(Collected data entries)
# # # # #
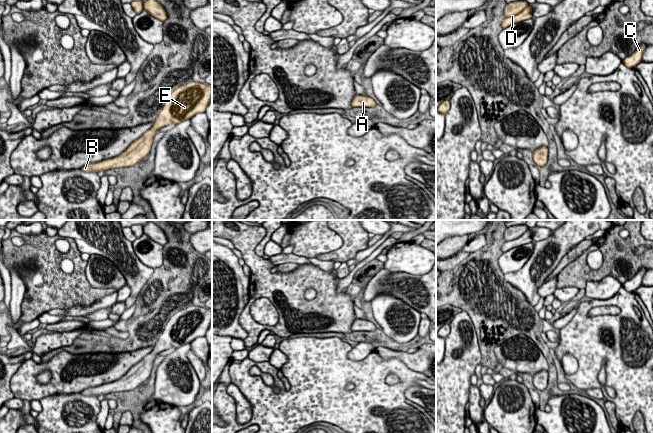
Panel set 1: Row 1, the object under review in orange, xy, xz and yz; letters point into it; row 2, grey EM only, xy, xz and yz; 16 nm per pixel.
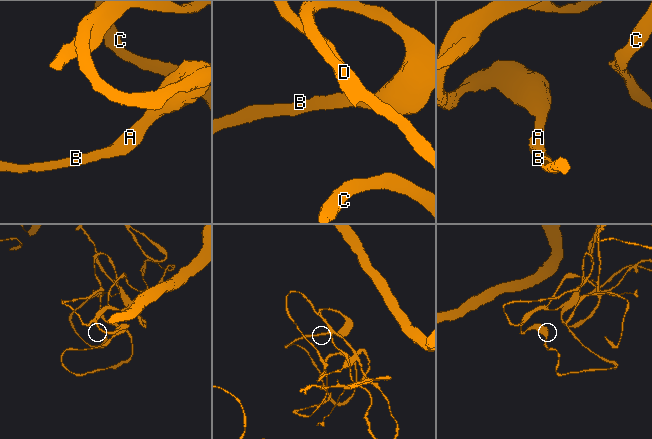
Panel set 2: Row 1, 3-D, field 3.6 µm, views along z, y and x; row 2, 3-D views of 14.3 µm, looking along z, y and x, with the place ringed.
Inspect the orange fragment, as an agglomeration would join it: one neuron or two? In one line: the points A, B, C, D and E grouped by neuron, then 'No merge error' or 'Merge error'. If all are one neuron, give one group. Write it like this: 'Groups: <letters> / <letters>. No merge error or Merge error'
Groups: A B C D E. No merge error

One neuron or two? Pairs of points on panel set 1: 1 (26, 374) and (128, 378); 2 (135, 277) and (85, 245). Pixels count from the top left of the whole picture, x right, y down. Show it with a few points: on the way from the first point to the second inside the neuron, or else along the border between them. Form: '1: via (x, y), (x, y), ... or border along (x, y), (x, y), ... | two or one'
1: via (51, 387), (70, 384), (77, 378), (102, 378) | one
2: via (126, 264), (107, 245), (98, 245) | one

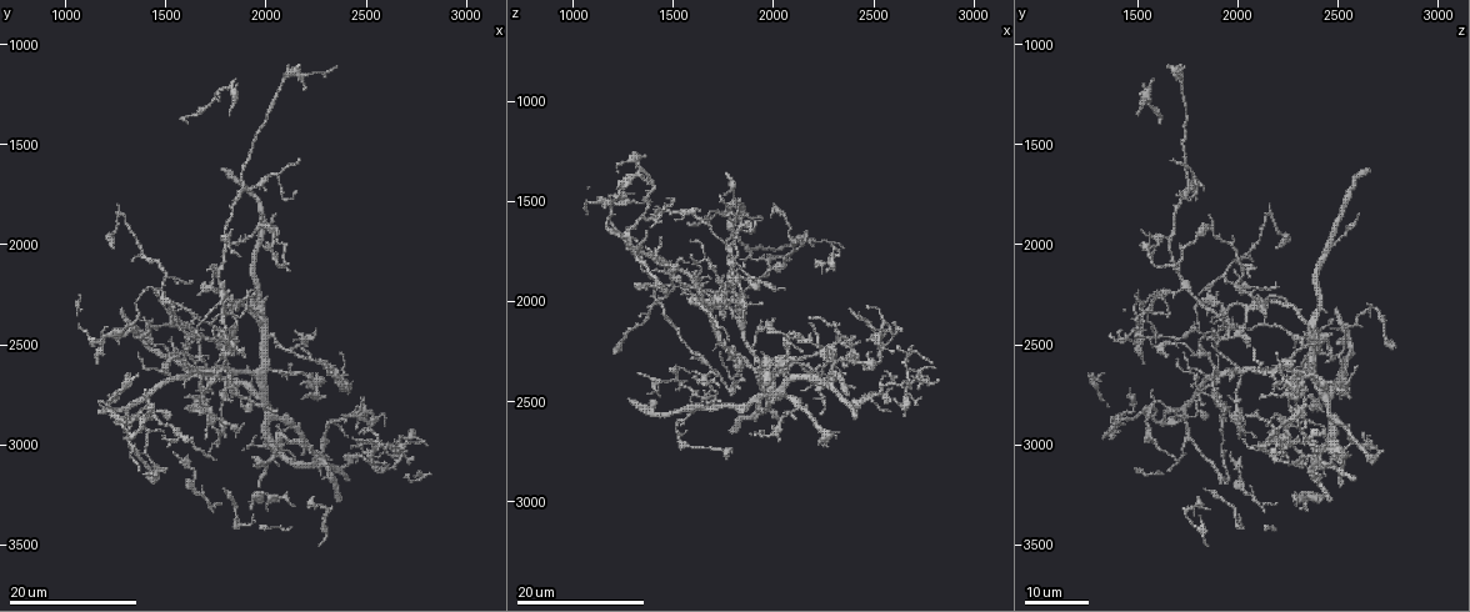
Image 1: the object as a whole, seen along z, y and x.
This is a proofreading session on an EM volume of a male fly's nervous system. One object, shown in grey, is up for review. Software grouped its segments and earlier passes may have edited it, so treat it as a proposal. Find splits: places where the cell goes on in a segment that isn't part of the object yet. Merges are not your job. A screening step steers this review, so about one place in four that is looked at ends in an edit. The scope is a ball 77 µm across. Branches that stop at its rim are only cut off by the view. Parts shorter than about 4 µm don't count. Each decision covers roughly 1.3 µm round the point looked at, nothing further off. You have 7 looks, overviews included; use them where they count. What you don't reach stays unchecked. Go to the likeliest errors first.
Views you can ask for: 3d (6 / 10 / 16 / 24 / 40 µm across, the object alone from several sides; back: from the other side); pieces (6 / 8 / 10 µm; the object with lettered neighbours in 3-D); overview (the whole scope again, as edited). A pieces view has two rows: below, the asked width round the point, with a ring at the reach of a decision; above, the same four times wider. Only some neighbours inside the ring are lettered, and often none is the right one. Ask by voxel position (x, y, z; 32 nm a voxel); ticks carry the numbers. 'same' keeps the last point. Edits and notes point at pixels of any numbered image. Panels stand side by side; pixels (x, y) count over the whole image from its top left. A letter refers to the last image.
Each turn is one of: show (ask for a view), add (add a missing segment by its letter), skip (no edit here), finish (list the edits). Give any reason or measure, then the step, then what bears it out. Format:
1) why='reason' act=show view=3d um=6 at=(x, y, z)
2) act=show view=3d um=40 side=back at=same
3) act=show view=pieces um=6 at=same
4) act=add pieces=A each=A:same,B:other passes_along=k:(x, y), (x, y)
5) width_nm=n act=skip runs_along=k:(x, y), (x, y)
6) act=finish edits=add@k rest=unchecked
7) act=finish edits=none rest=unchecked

why='free end' act=show view=3d um=24 at=(2380, 2860, 2040)

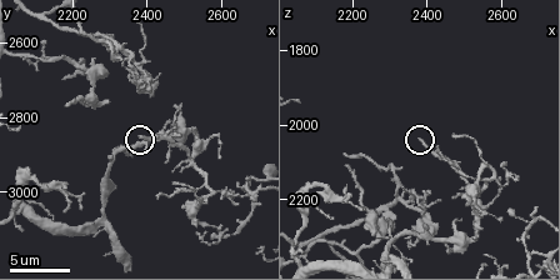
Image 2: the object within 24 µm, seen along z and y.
act=show view=pieces um=8 at=(2390, 2850, 2050)

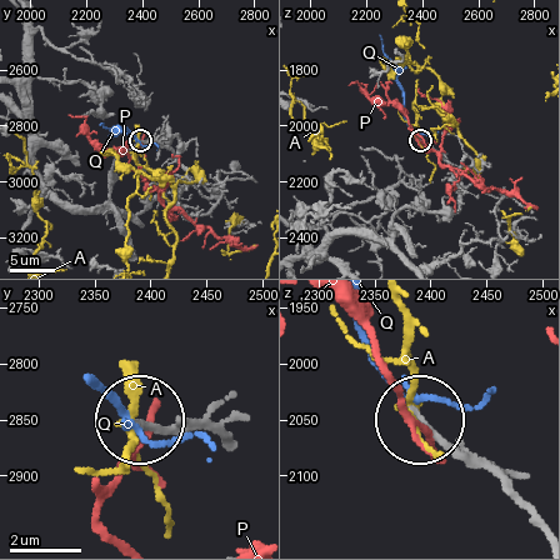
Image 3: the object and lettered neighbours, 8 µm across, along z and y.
act=add pieces=Q each=A:other,P:other,Q:same passes_along=3:(221, 436), (126, 421), (90, 386) found='it goes on there'

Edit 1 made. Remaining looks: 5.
why='branch stops here' act=show view=3d um=24 at=(2120, 2600, 2370)

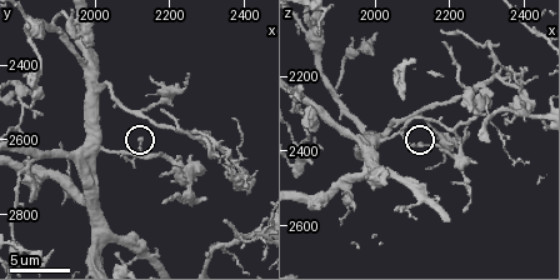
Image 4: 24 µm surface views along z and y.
act=show view=pieces um=6 at=same

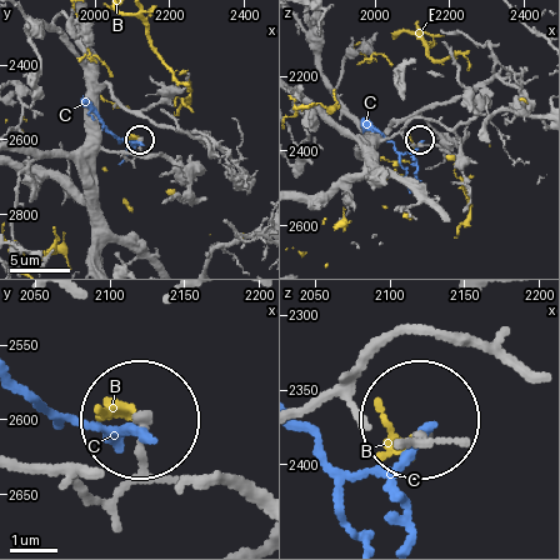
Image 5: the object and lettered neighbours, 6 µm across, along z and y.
width_nm=180 act=skip each=B:other,C:other found='no lettered segment goes on from it'

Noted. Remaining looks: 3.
why='branch stops here' act=show view=3d um=6 at=(2180, 2760, 2110)

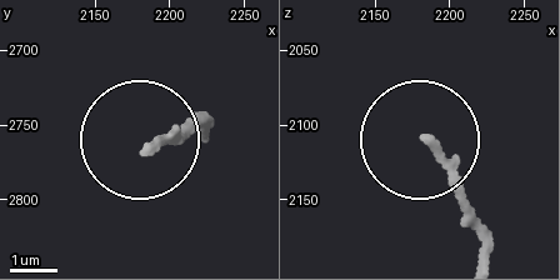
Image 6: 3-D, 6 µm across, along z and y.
why='see the neighbours' act=show view=pieces um=10 at=(2184, 2766, 2110)

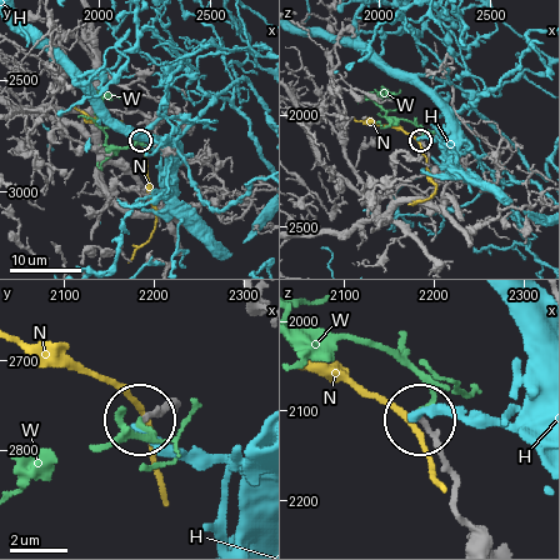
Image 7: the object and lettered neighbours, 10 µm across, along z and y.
act=add pieces=W each=H:other,N:other,W:same found='it goes on there'

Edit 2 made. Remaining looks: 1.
act=finish edits=add@3,add@7 rest=unchecked

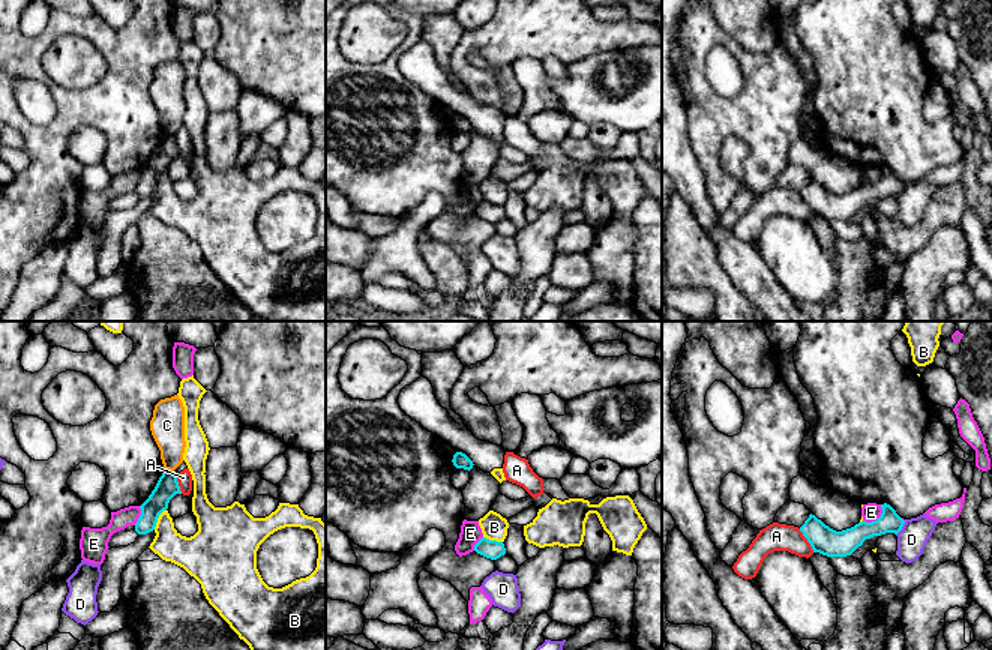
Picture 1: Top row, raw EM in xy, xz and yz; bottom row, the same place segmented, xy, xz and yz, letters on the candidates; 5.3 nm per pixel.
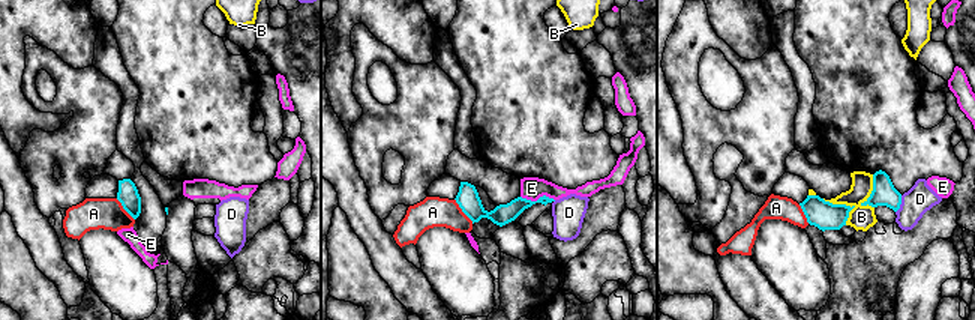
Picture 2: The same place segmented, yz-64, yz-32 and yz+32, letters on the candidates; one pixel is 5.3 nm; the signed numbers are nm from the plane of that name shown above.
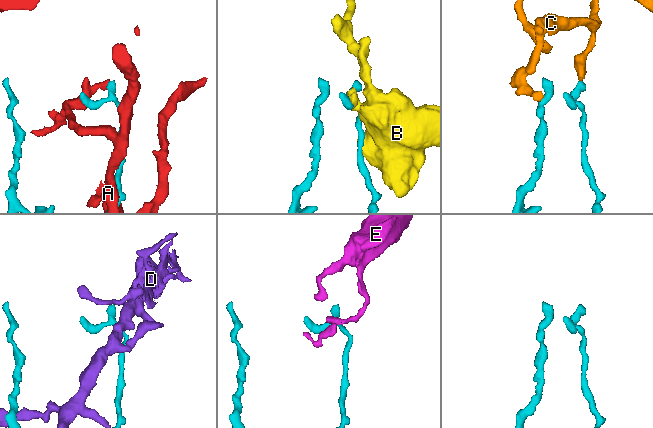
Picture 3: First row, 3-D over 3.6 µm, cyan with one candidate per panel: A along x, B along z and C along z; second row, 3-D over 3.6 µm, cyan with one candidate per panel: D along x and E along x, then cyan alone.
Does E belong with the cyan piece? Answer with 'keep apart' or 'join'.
keep apart

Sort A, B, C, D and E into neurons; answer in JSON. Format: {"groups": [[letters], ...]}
{"groups": [["A"], ["B"], ["C"], ["D"], ["E"]]}

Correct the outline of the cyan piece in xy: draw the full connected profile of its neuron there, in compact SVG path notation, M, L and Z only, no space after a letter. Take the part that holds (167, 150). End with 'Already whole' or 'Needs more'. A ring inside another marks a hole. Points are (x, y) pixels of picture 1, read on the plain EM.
M165 134L149 162L140 170L141 179L135 188L135 195L138 198L153 195L159 179L168 173L168 167L176 158L182 158L177 140L174 135Z. Already whole

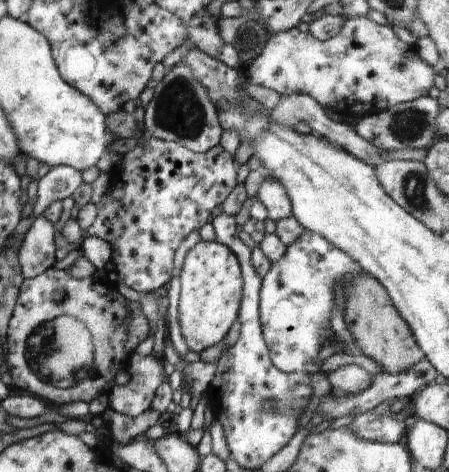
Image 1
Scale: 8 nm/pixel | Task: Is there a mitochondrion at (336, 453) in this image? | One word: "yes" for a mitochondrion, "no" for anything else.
yes

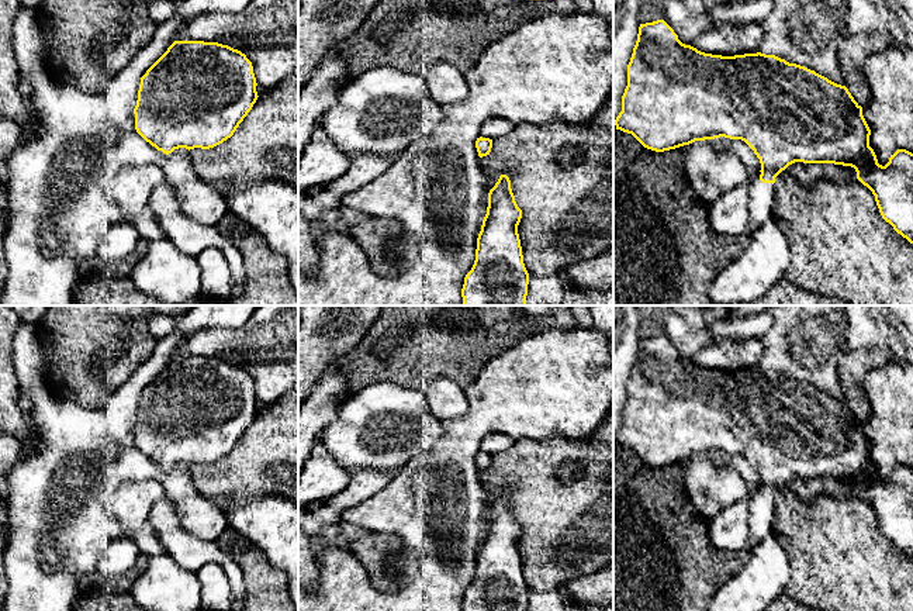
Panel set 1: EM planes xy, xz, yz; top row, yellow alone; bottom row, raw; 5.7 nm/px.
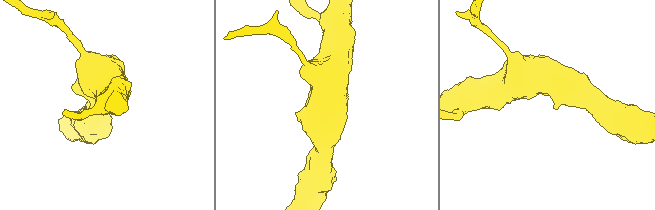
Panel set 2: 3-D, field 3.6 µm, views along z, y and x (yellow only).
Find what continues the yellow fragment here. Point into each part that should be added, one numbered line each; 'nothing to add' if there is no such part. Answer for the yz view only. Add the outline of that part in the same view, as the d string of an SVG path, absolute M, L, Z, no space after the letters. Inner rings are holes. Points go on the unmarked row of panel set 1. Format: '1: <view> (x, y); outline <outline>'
1: yz (761, 511); outline M760 494L750 505L750 549L758 545L767 535L772 532L774 527L772 498L762 498Z

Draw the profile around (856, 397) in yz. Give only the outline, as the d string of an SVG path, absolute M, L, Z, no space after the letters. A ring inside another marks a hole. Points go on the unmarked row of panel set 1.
M885 346L857 349L841 356L838 382L843 387L845 403L858 421L864 422L871 415L871 407L862 386L868 372L882 367L890 360L892 355Z

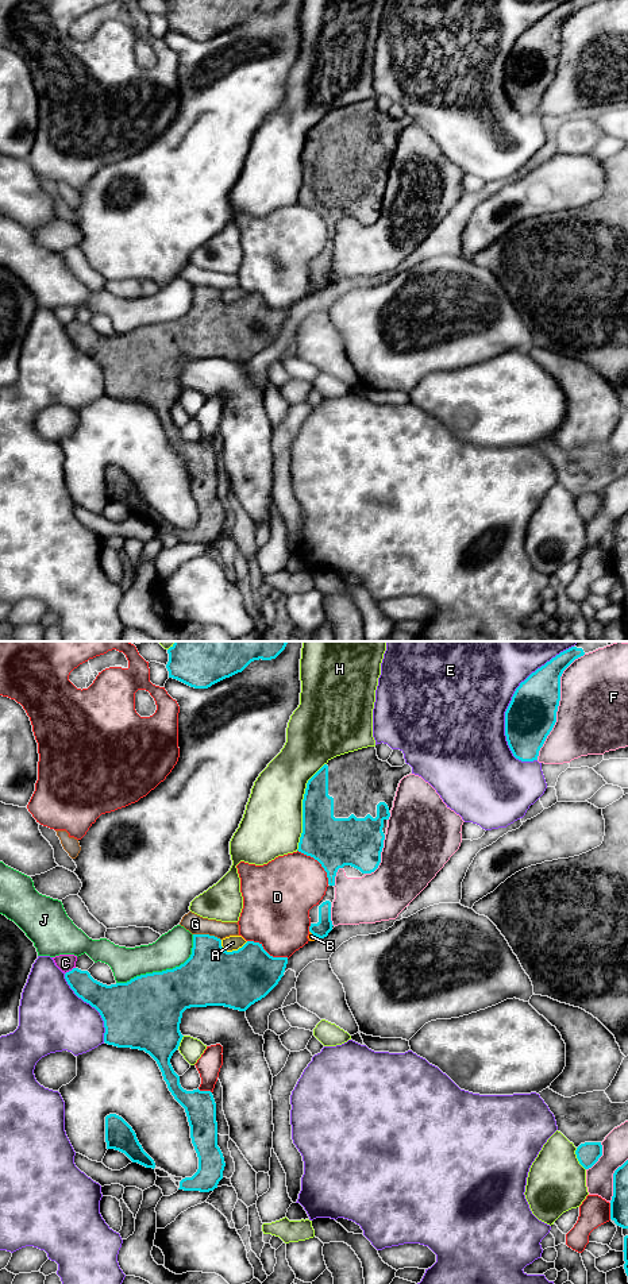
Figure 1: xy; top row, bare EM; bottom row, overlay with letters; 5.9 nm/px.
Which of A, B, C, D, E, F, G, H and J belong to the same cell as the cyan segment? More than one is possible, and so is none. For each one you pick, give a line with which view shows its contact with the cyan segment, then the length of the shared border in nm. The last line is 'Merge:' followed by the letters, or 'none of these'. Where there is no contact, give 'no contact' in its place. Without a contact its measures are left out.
B: meets cyan in xy; contact 90 nm long
Merge: B

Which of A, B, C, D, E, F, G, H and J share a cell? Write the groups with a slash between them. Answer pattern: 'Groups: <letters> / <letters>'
Groups: A / B / C / D / E / F / G / H / J

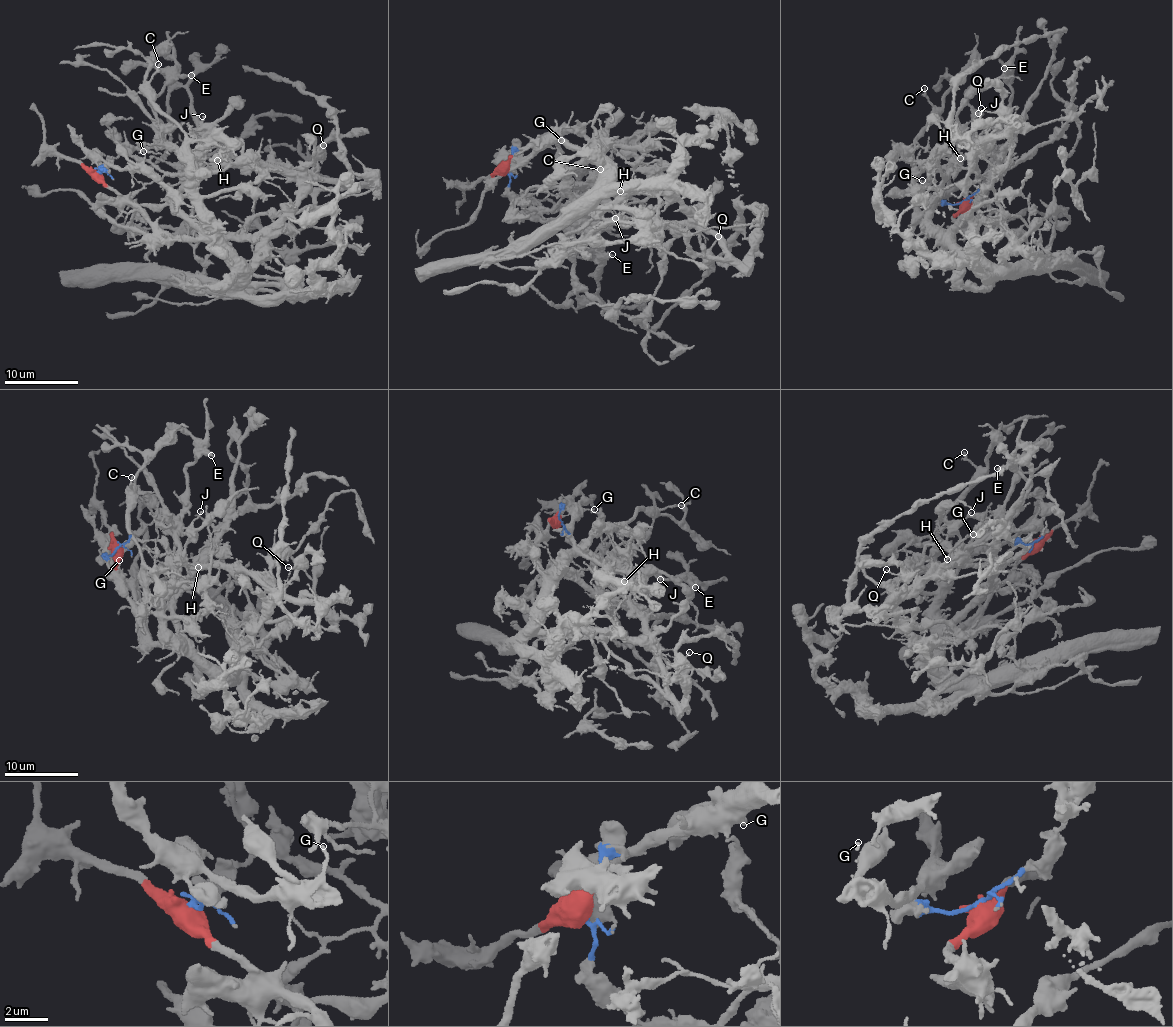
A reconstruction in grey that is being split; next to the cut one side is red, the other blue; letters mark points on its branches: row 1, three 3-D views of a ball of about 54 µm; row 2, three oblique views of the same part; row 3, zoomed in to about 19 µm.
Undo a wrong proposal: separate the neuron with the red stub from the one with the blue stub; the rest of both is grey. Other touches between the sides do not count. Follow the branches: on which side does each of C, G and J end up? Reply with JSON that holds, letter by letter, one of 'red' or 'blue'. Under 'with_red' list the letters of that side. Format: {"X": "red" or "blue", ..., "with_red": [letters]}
# # # # #
_Action item_
Please transcribe exactly the line containing "A reconstruction in" and every line after it to the end of the data, and no other lines.

_Completed exercise_
A reconstruction in grey that is being split; next to the cut one side is red, the other blue; letters mark points on its branches: row 1, three 3-D views of a ball of about 54 µm; row 2, three oblique views of the same part; row 3, zoomed in to about 19 µm.
Undo a wrong proposal: separate the neuron with the red stub from the one with the blue stub; the rest of both is grey. Other touches between the sides do not count. Follow the branches: on which side does each of C, G and J end up? Reply with JSON that holds, letter by letter, one of 'red' or 'blue'. Under 'with_red' list the letters of that side. Format: {"X": "red" or "blue", ..., "with_red": [letters]}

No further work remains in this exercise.